Zum elften Mal präsentiert die Art.Fair bis Sonntag im Kölner Staatenhaus Kunst der Gegenwart und der Moderne - und das für jedes Budget. Mehr als 90 internationale Galerien zeigen auf 16 000 Quadratmetern Gemälde, Zeichnungen, Skulpturen, Fotos, Installationen und Videokunst, für die zwischen 300 Euro und mehr als eine Million Euro auf den Tisch der Galeristen geblättert werden müssen.

«Wir sind unter den Top Vier in Deutschland», sagt Lohaus. Zu Umsatzzahlen will er sich nicht äußern. Es laufe gut, sagt er nur. «Wir merken, dass viele Galerien immer größere Plätze buchen.» Die hochpreisigen Angebote verkauften sich auch gut. «Mir hat mal jemand gesagt, Arbeiten im Bereich von 100 000 oder 120 000 Euro gingen hier wie geschnitten Brot.» Das gehe dann eben bis zu den Bildern von Gerhard Richter, die auch in diesem Jahr neben Werken weiterer namhafter Künstler angeboten werden.

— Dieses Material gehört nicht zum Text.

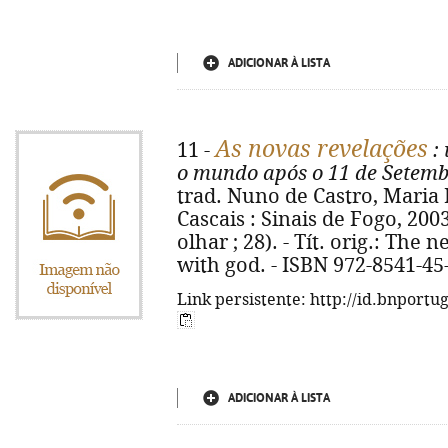
ADICIONAR À LISTA
As novas revelações
11 -
:
o mundo após o 11 de Setem
trad. Nuno de Castro, Maria I
Cascais : Sinais de Fogo, 2003.
olhar ; 28). - Tít. orig.: The
with god. - ISBN 972-8541-45
Link persistente: http://id.bnportu
ADICIONAR À LISTA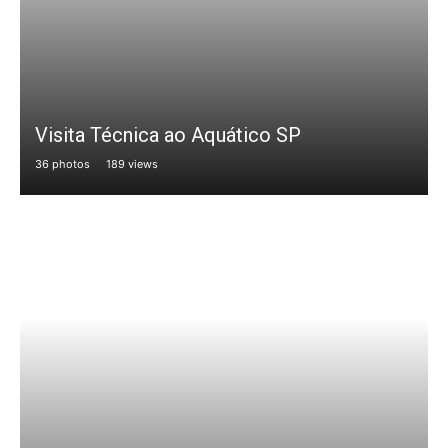
Visita Técnica ao Aquático SP
36 photos
189 views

Dass es gut laufe, zeige sich auch in der Anzahl der Galerien, die schon zum wiederholten Mal auf der Art.Fair ausstellten, sagt der Kunstberater Manuel Ströhlin, der sich für Lohaus und den zweiten Messedirektor, Walter Gehlen, auch als Galeriescout betätigt. Galerien kämen eben nur zurück, wenn sie mit der Messe zufrieden seien. Zwei Drittel der Aussteller seien Rückkehrer, das andere Drittel zum ersten Mal in Köln dabei.

«Wir sind keine Messe, die bei den Ausstellern nur nach den klingenden Namen sucht», sagt Ströhlin. Wenn eine neue Galerie vom Programm her überzeuge, sei sie herzlich willkommen. Viele Galerien hätten mittlerweile ihre Karriere bei der Art.Fair begonnen.

Nach der gängigen Vorstellung benötigt ein Kunstsammler viel Geld. «Überhaupt nicht», widerspricht Lohaus. «Dazu gehört einfach nur die Liebe zur Kunst.» Das beginne mit der ersten Arbeit, für die ein Raum in der Wohnung gesucht werde, und ende mit einem Depot, in dem alles Gesammelte nur noch in Schiebefächern gelagert werde. Das Schöne sei, dass sich immer mehr Leute für das Sammeln von Kunst begeisterten. Das Kunstsammeln sei aus dem elitären Elfenbeinturm herausgekommen und so ein bisschen zur Popkultur geworden.

Seit vier Jahren gehört zur Art.Fair die Abteilung «Blooom». In einer eigenen Halle präsentieren sich da junge Galerien und junge Künstler. Hier kommen Kunst, Design, Fashion und Street Art zusammen.